Baca berita tanpa iklan. Gabung Gridoto.com+

Membangun Motor Nasional Menyelamatkan Uang Negara

billy - Rabu, 1 Februari 2012 | 11:36 WIB
No caption
No credit
No caption

No caption
No credit
No caption

Motor SMK yang terbengkalai
Tulisan Membangun Motor Nasional beberapa waktu lalu cukup mendapat tanggapan beragam. Tentunya ada yang pro dan kontra. Yang kontra menganggap ‘perjuangan’ membuat motor nasional  alias Monas dianggap tidak realistis. Seperti apa yang disebutkan oleh Ketua Asosiasi Industri Sepeda Motor Indonesia (AISI), Gunadi Sindhuwinata. Ia menyebutkan jangan terperangkap nasional semu.

Mereka menyebut konsumen motor pun tidak akan termakan isu sentimen nasionalisme. Tentu saja mereka akan memilih motor yang memiliki mutu baik dengan nilai jual kembali yang baik juga pelayanan after sales yang baik.

Mereka juga menyebutkan membangun sulitnya penyerapan motor nasional adalah faktor ekonomi. Pasalnya konsumen motor cenderung menempatkan motor sebagai alat transportasi keluarga dalam hal ini mereka menganggap motor merupakan kebanggaan keluarga di mana motor pilihan mereka tidak boleh asal. Makanya konsumen cenderung memilih merek motor yang sudah mapan.  Dengan demikian Monas masih sangat berat.

Yang pro menganggap pembentukan Monas ini bukan sekadar proyek nasionalisme belaka. Namun ada unsur ekonomi yang sangat luar biasa besar yang memang sudah hilang dari Indonesia.

Taufik Hidayat, mantan Direktur PT Kanzen Motor Indonesia mengungkapkan  Pemerintah sebaiknya tahu berapa rupiah belanja setiap tahun dari lisensi merek asing. “Meski komponennya sudah diproduksi di Indonesia. Perkiraan saya 3%-5% produsen motor di Indonesia mesti bayar royalti tiap tahunnya ke principle merek,” tegas Taufik Hidayat.

• _CUPLIKAN MATERI_:
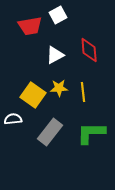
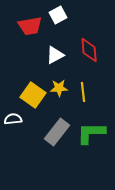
gray rectangle: moved 7 px right
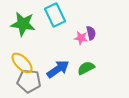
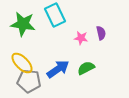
purple semicircle: moved 10 px right
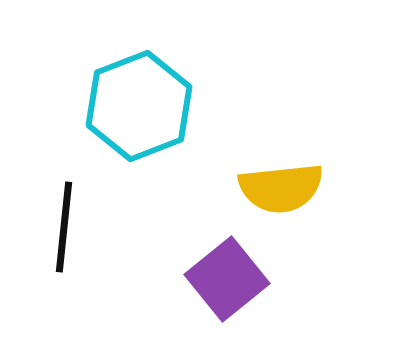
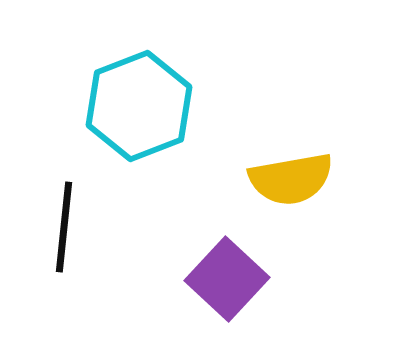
yellow semicircle: moved 10 px right, 9 px up; rotated 4 degrees counterclockwise
purple square: rotated 8 degrees counterclockwise
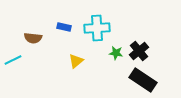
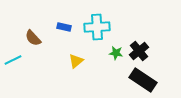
cyan cross: moved 1 px up
brown semicircle: rotated 42 degrees clockwise
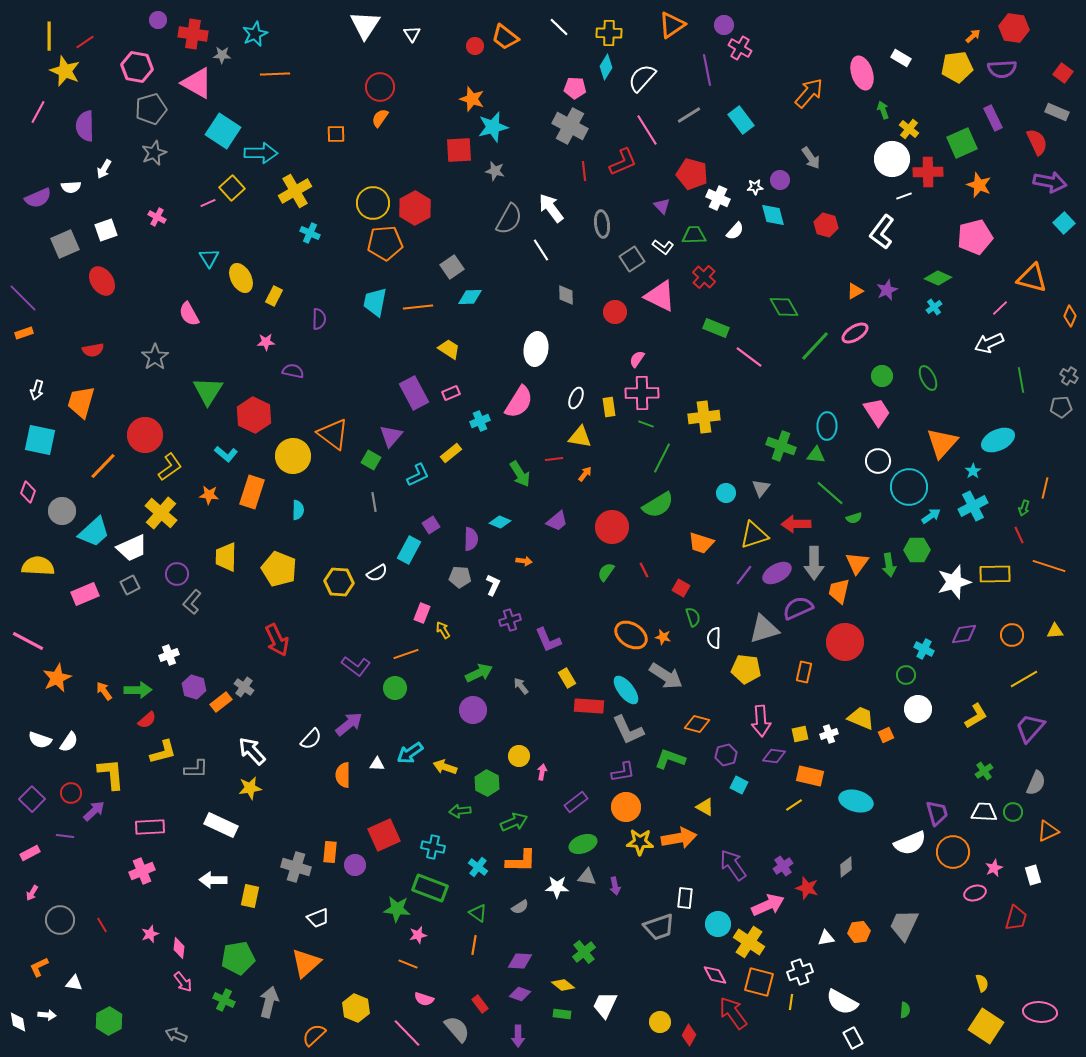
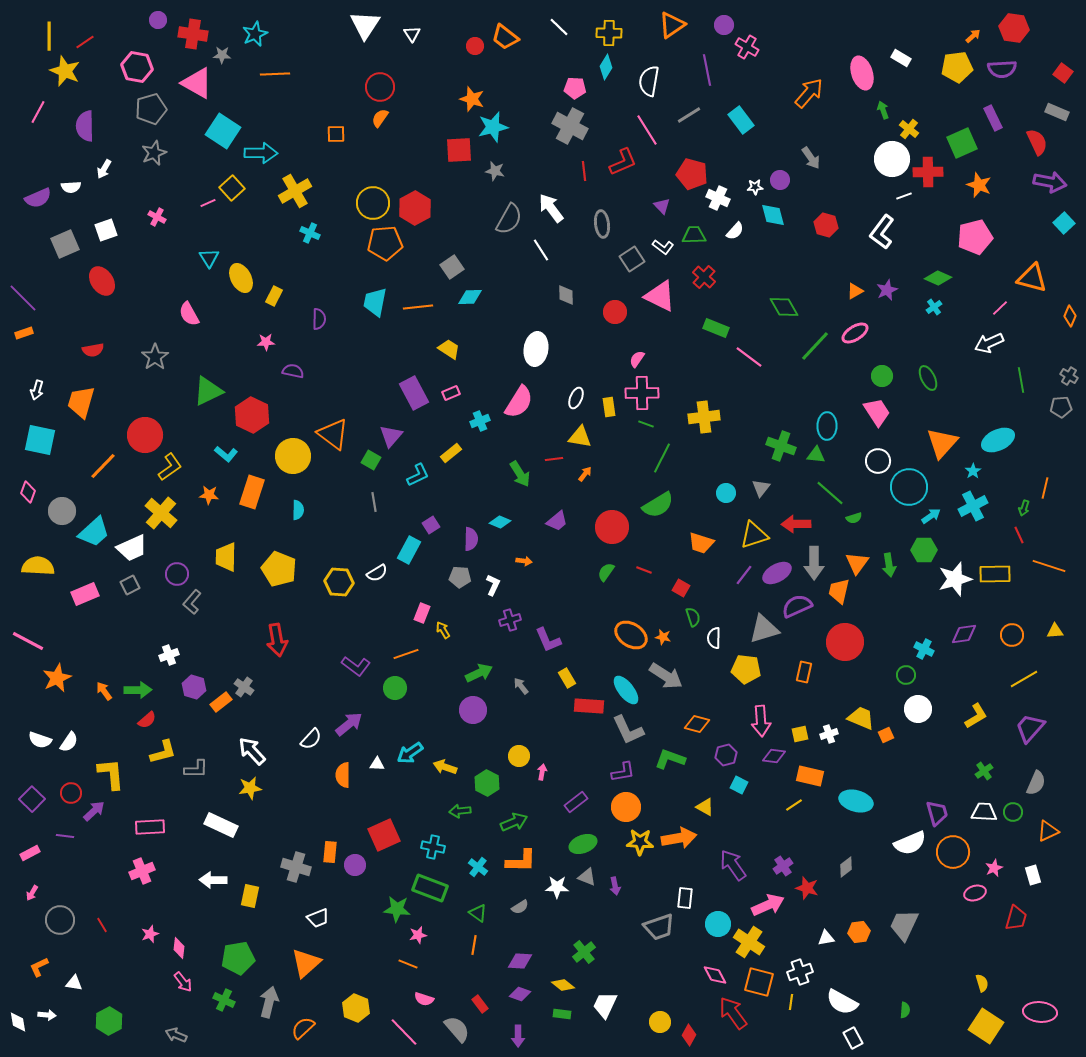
pink cross at (740, 48): moved 7 px right, 1 px up
white semicircle at (642, 78): moved 7 px right, 3 px down; rotated 32 degrees counterclockwise
green triangle at (208, 391): rotated 32 degrees clockwise
red hexagon at (254, 415): moved 2 px left
green hexagon at (917, 550): moved 7 px right
red line at (644, 570): rotated 42 degrees counterclockwise
white star at (954, 582): moved 1 px right, 3 px up
purple semicircle at (798, 608): moved 1 px left, 2 px up
red arrow at (277, 640): rotated 16 degrees clockwise
gray triangle at (587, 877): rotated 12 degrees clockwise
pink line at (407, 1033): moved 3 px left, 1 px up
orange semicircle at (314, 1035): moved 11 px left, 7 px up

• _ISI TUGAS_: Teruskan tulisan soal pembuatan motor nasional itu, mulai tepat sesudah kalimat terakhirnya.

• _JAWABAN YANG DIHARAPKAN_:
Dengan asumsi jumlah motor yang diproduksi AISI mencapai 8 juta unit lebih pada tahun ini, Taufik memperkirakan triliyunan rupiah ongkos royalti di boyong ke luar negeri yang dibayarkan Indonesia.

Karena itu, Ia menilai, tidak tepat ada pernyataan yang menyebutkan yang penting lokal kontennya bukan mereknya. “Ini pernyataan yang tidak benar,” ungkapnya.

Ia mengatakan jika saja memakai merek lokal, maka, belanja royalti merek asing bisa disave. Dan ini bisa menjadi nilai tambah. Dana tersebut bisa dipa kai untuk pengembangan industri atau pengembangan SDM yang ada. “Dengan demikian, merek asli Indonesia sama pentingnya dilihat dari nilai tambah buat Indonesia,” ungkap Taufik.    

Pihak asing yang punya kepentingan pada penjualan motor di Indonesia tentu saja tidak ingin mega bisnisnya tergantung. Makanya tidak mengherankan, kalau semisal negara Jepang enggan meminjamkan dananya untuk pembangunan transportasi massal.

“Coba teliti lagi, mana pernah ada pinjaman lunak dari Jepang untuk pembangunan infrastruktur transportasi massal,” jelas seorang petinggi perusahaan minyak nasional.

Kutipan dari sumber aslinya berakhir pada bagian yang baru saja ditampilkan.